# [EXERCISE GOAL]
Strip out the pictures and transcribe the records that follow exactly.

# [DATA SECTION]
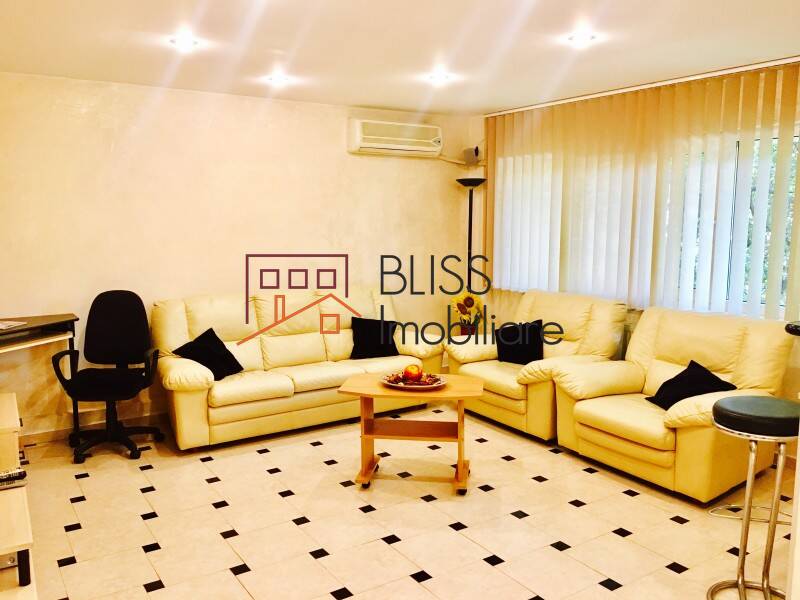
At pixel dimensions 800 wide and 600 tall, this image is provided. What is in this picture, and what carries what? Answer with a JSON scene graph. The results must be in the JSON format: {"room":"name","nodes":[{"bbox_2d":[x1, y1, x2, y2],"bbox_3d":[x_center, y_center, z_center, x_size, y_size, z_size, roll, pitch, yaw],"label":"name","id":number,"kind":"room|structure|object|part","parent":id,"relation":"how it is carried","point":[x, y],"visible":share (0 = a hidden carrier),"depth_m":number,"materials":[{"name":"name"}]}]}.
{"room":"living room","nodes":[
{"label":"living room","id":0,"kind":"room"},
{"bbox_2d":[0,71,476,440],"bbox_3d":[-1.341,-0.347,5.177,4.833,2.465,0.165,-4,8,-32],"label":"back wall","id":1,"kind":"structure","parent":0,"point":[22,389],"depth_m":4.89,"materials":[{"name":"beige paint"}]},
{"bbox_2d":[21,409,167,444],"bbox_3d":[-1.926,0.893,4.817,3.179,0.095,0.019,-4,8,-32],"label":"baseboard","id":2,"kind":"structure","parent":1,"relation":"attached to","point":[52,434],"depth_m":4.67,"materials":[{"name":"beige tile"}]},
{"bbox_2d":[346,118,443,156],"bbox_3d":[-0.032,-1.392,5.673,0.877,0.265,0.239,-4,8,-32],"label":"air conditioner","id":3,"kind":"object","parent":1,"relation":"attached to","point":[436,138],"visible":0.99,"depth_m":5.57,"materials":[{"name":"white plastic"}]},
{"bbox_2d":[462,146,481,164],"bbox_3d":[0.670,-1.338,6.074,0.135,0.163,0.158,-4,8,-32],"label":"speaker","id":4,"kind":"object","parent":1,"relation":"attached to","point":[476,153],"visible":0.94,"depth_m":6.03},
{"bbox_2d":[0,0,799,115],"bbox_3d":[0.429,-1.285,2.392,4.954,0.118,6.377,-4,8,-32],"label":"ceiling","id":5,"kind":"structure","parent":0,"point":[376,103],"depth_m":3.53,"materials":[{"name":"white paint"}]},
{"bbox_2d":[169,36,198,50],"bbox_3d":[-1.164,-1.389,3.543,0.152,0.027,0.150,-4,8,-32],"label":"ceiling light","id":6,"kind":"object","parent":5,"relation":"attached to","point":[187,42],"visible":0.99,"depth_m":3.53,"materials":[{"name":"white"}]},
{"bbox_2d":[266,74,289,85],"bbox_3d":[-0.834,-1.508,4.498,0.150,0.033,0.150,-4,8,-32],"label":"ceiling light","id":7,"kind":"object","parent":5,"relation":"attached to","point":[279,79],"visible":0.99,"depth_m":4.48,"materials":[{"name":"white"}]},
{"bbox_2d":[427,71,451,84],"bbox_3d":[0.264,-1.491,4.406,0.150,0.038,0.150,-4,8,-32],"label":"ceiling light","id":8,"kind":"object","parent":5,"relation":"attached to","point":[441,78],"visible":0.98,"depth_m":4.39,"materials":[{"name":"white"}]},
{"bbox_2d":[567,31,597,46],"bbox_3d":[0.955,-1.370,3.440,0.150,0.028,0.149,-4,8,-32],"label":"ceiling light","id":9,"kind":"object","parent":5,"relation":"attached to","point":[583,37],"visible":0.99,"depth_m":3.42,"materials":[{"name":"white"}]},
{"bbox_2d":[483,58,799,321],"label":"vertical blind","id":10,"kind":"object","parent":5,"relation":"hanging from","point":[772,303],"visible":0.9,"depth_m":4.57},
{"bbox_2d":[8,405,797,599],"bbox_3d":[0.409,1.275,2.643,4.781,0.102,6.220,-4,8,-32],"label":"floor","id":11,"kind":"structure","parent":0,"point":[625,540],"depth_m":3.33,"materials":[{"name":"beige tile"}]},
{"bbox_2d":[0,393,37,599],"bbox_3d":[-1.864,0.885,2.703,0.565,0.621,1.598,-4,8,-32],"label":"tv stand","id":12,"kind":"object","parent":11,"relation":"on","point":[22,587],"visible":0.99,"depth_m":2.41,"materials":[{"name":"beige wood"}]},
{"bbox_2d":[0,467,27,488],"bbox_3d":[-1.568,0.700,2.548,0.208,0.038,0.069,-4,8,-32],"label":"remote control","id":13,"kind":"object","parent":12,"relation":"on","point":[2,476],"visible":0.99,"depth_m":2.56,"materials":[{"name":"black plastic"}]},
{"bbox_2d":[0,313,79,444],"bbox_3d":[-2.445,0.603,3.978,0.797,0.869,0.646,-4,8,-32],"label":"desk","id":14,"kind":"object","parent":11,"relation":"on","point":[33,328],"visible":0.87,"depth_m":4.14,"materials":[{"name":"wood"}]},
{"bbox_2d":[0,319,26,329],"bbox_3d":[-2.412,0.148,3.908,0.250,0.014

# [ANSWER SPACE]
At pixel dimensions 800 wide and 600 tall, this image is provided. What is in this picture, and what carries what? Answer with a JSON scene graph. The results must be in the JSON format: {"room":"name","nodes":[{"bbox_2d":[x1, y1, x2, y2],"bbox_3d":[x_center, y_center, z_center, x_size, y_size, z_size, roll, pitch, yaw],"label":"name","id":number,"kind":"room|structure|object|part","parent":id,"relation":"how it is carried","point":[x, y],"visible":share (0 = a hidden carrier),"depth_m":number,"materials":[{"name":"name"}]}]}.
{"room":"living room","nodes":[
{"label":"living room","id":0,"kind":"room"},
{"bbox_2d":[0,71,476,440],"bbox_3d":[-1.341,-0.347,5.177,4.833,2.465,0.165,-4,8,-32],"label":"back wall","id":1,"kind":"structure","parent":0,"point":[22,389],"depth_m":4.89,"materials":[{"name":"beige paint"}]},
{"bbox_2d":[21,409,167,444],"bbox_3d":[-1.926,0.893,4.817,3.179,0.095,0.019,-4,8,-32],"label":"baseboard","id":2,"kind":"structure","parent":1,"relation":"attached to","point":[52,434],"depth_m":4.67,"materials":[{"name":"beige tile"}]},
{"bbox_2d":[346,118,443,156],"bbox_3d":[-0.032,-1.392,5.673,0.877,0.265,0.239,-4,8,-32],"label":"air conditioner","id":3,"kind":"object","parent":1,"relation":"attached to","point":[436,138],"visible":0.99,"depth_m":5.57,"materials":[{"name":"white plastic"}]},
{"bbox_2d":[462,146,481,164],"bbox_3d":[0.670,-1.338,6.074,0.135,0.163,0.158,-4,8,-32],"label":"speaker","id":4,"kind":"object","parent":1,"relation":"attached to","point":[476,153],"visible":0.94,"depth_m":6.03},
{"bbox_2d":[0,0,799,115],"bbox_3d":[0.429,-1.285,2.392,4.954,0.118,6.377,-4,8,-32],"label":"ceiling","id":5,"kind":"structure","parent":0,"point":[376,103],"depth_m":3.53,"materials":[{"name":"white paint"}]},
{"bbox_2d":[169,36,198,50],"bbox_3d":[-1.164,-1.389,3.543,0.152,0.027,0.150,-4,8,-32],"label":"ceiling light","id":6,"kind":"object","parent":5,"relation":"attached to","point":[187,42],"visible":0.99,"depth_m":3.53,"materials":[{"name":"white"}]},
{"bbox_2d":[266,74,289,85],"bbox_3d":[-0.834,-1.508,4.498,0.150,0.033,0.150,-4,8,-32],"label":"ceiling light","id":7,"kind":"object","parent":5,"relation":"attached to","point":[279,79],"visible":0.99,"depth_m":4.48,"materials":[{"name":"white"}]},
{"bbox_2d":[427,71,451,84],"bbox_3d":[0.264,-1.491,4.406,0.150,0.038,0.150,-4,8,-32],"label":"ceiling light","id":8,"kind":"object","parent":5,"relation":"attached to","point":[441,78],"visible":0.98,"depth_m":4.39,"materials":[{"name":"white"}]},
{"bbox_2d":[567,31,597,46],"bbox_3d":[0.955,-1.370,3.440,0.150,0.028,0.149,-4,8,-32],"label":"ceiling light","id":9,"kind":"object","parent":5,"relation":"attached to","point":[583,37],"visible":0.99,"depth_m":3.42,"materials":[{"name":"white"}]},
{"bbox_2d":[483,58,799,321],"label":"vertical blind","id":10,"kind":"object","parent":5,"relation":"hanging from","point":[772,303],"visible":0.9,"depth_m":4.57},
{"bbox_2d":[8,405,797,599],"bbox_3d":[0.409,1.275,2.643,4.781,0.102,6.220,-4,8,-32],"label":"floor","id":11,"kind":"structure","parent":0,"point":[625,540],"depth_m":3.33,"materials":[{"name":"beige tile"}]},
{"bbox_2d":[0,393,37,599],"bbox_3d":[-1.864,0.885,2.703,0.565,0.621,1.598,-4,8,-32],"label":"tv stand","id":12,"kind":"object","parent":11,"relation":"on","point":[22,587],"visible":0.99,"depth_m":2.41,"materials":[{"name":"beige wood"}]},
{"bbox_2d":[0,467,27,488],"bbox_3d":[-1.568,0.700,2.548,0.208,0.038,0.069,-4,8,-32],"label":"remote control","id":13,"kind":"object","parent":12,"relation":"on","point":[2,476],"visible":0.99,"depth_m":2.56,"materials":[{"name":"black plastic"}]},
{"bbox_2d":[0,313,79,444],"bbox_3d":[-2.445,0.603,3.978,0.797,0.869,0.646,-4,8,-32],"label":"desk","id":14,"kind":"object","parent":11,"relation":"on","point":[33,328],"visible":0.87,"depth_m":4.14,"materials":[{"name":"wood"}]},
{"bbox_2d":[0,319,26,329],"bbox_3d":[-2.412,0.148,3.908,0.250,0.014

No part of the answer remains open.